本文:
· · · · · · ·
本発明は、繊維強化シートを使用して、土木建築構造物であるコンクリート構造物或いは鋼構造物、更には、木製構造物、プラスチック製構造物、或いは、これらの複合構造物(本願明細書では、コンクリート構造物、鋼構造物、木製構造物、プラスチック製構造物、及び、これらの複合構造物を含めて単に「構造物」という。)を補強する構造物の補強方法に関するものである。
近年、既存或いは新設の構造物の補強方法として、特許文献1に記載されるような、構造物の表面に、炭素繊維シートやアラミド繊維シートなどの連続強化繊維シートを貼り付けたり、巻き付けたりする炭素繊維シート接着工法やアラミド繊維シート接着工法などの連続繊維シート接着工法、或いは、未硬化のマトリクス樹脂を連続繊維束に含浸させたシートを接着後硬化させる工法、がある。
更には、現場樹脂含浸を省略するため工場生産した板厚1〜2mm、幅5cm程度のFRP板をコンクリート表面にパテ状接着樹脂を用いて接着するFRP板接着補強工法も開発されている。
特開平3−224901号公報
しかしながら、上記連続繊維シート接着工法は、マトリクス樹脂(含浸接着剤)を連続繊維シートに工事現場で含浸させながら補強構造物に接着するために、マトリクス樹脂の強化繊維束への含浸に手間を要し、マトリクス樹脂の含浸不良、連続繊維シートの膨れ、浮きの発生など現地施工による品質不良が生じ易いという欠点があった。
· · · · · · ·
提供資料:
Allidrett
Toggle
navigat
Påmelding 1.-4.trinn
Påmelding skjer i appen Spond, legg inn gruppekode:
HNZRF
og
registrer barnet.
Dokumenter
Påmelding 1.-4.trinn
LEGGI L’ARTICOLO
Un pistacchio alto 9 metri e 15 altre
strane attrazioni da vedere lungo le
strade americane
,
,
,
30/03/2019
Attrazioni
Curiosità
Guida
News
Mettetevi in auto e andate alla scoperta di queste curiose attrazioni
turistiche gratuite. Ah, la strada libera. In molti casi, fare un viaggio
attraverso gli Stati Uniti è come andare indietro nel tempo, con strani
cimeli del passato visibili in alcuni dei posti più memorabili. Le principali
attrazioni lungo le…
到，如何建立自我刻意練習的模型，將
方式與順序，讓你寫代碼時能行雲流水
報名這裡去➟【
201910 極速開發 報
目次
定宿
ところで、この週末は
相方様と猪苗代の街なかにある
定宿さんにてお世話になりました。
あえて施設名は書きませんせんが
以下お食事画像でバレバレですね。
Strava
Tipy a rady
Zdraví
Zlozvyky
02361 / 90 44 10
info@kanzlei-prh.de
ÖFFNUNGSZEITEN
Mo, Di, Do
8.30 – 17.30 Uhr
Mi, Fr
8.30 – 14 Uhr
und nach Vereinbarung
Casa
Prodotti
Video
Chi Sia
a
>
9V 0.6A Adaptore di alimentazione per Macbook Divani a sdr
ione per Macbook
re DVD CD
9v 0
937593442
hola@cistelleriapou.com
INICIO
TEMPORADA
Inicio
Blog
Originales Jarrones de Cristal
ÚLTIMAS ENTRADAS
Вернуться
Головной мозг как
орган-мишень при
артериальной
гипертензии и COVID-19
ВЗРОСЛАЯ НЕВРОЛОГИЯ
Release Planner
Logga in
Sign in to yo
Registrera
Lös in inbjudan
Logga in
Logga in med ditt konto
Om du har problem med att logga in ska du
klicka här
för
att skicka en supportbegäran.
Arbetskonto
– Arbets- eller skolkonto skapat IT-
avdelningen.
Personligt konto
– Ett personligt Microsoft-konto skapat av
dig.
· · · · · · ·
課題の要件:
• A. 構造物補強の文章について、次の問いに答えてください。
(i) FRP板接着補強工法で用いる工場生産のFRP板は、板厚と幅がどの程度とされていますか。
(ii) 連続繊維シート接着工法で貼り付けたり巻き付けたりする連続強化繊維シートとして、どのようなシートが例に挙げられていますか。
(iii) 連続繊維シート接着工法で生じ易いとされる現地施工による品質不良には、どのようなものがありますか。
• B. 構造物補強の文章を、最後の文に続けて書き進めてください。

期待される結果:
• A.
(i) 板厚1〜2mm、幅5cm程度です。
(ii) 炭素繊維シートとアラミド繊維シートです。
(iii) マトリクス樹脂の含浸不良と、連続繊維シートの膨れや浮きの発生です。

• B.
また、繊維シートの連続繊維に施工現場で樹脂を含浸させるため、繊維シートの繊維目付量を大きくすると、繊維束内部まで含浸接着剤が含浸しないといった問題、また、含浸用の低粘度のマトリクス樹脂を構造物との接着樹脂として兼用するため、繊維シートの重量が重くなり過ぎると接着樹脂の硬化前に連続繊維シートが剥離、脱落する恐れがあった。
このため、連続繊維シートの繊維目付量を大きくすることが難しく炭素繊維シートの場合で600g/m2程度が限界であった。
このため、必要補強量が多い場合には多層積層する必要があり、工期が長くなる、コスト高となる、などの欠点があった。
また、例えば、下地処理後のコンクリート構造物の表面にはコンクリートに内在する気泡が表面に巣穴状に露出していたり、型枠段差などの凹凸もある。このようなコンクリート表面に連続繊維シートの繊維束に含浸させるための低粘度樹脂(粘度40,000mPa・sec以下)の含浸接着剤を用いて直接シートを接着すると、シートを段差形状に追従させて固定することができず、浮きが発生したり、巣穴状気泡内の空気の膨張によりシートに膨れが発生する、などの施工不良が生じる。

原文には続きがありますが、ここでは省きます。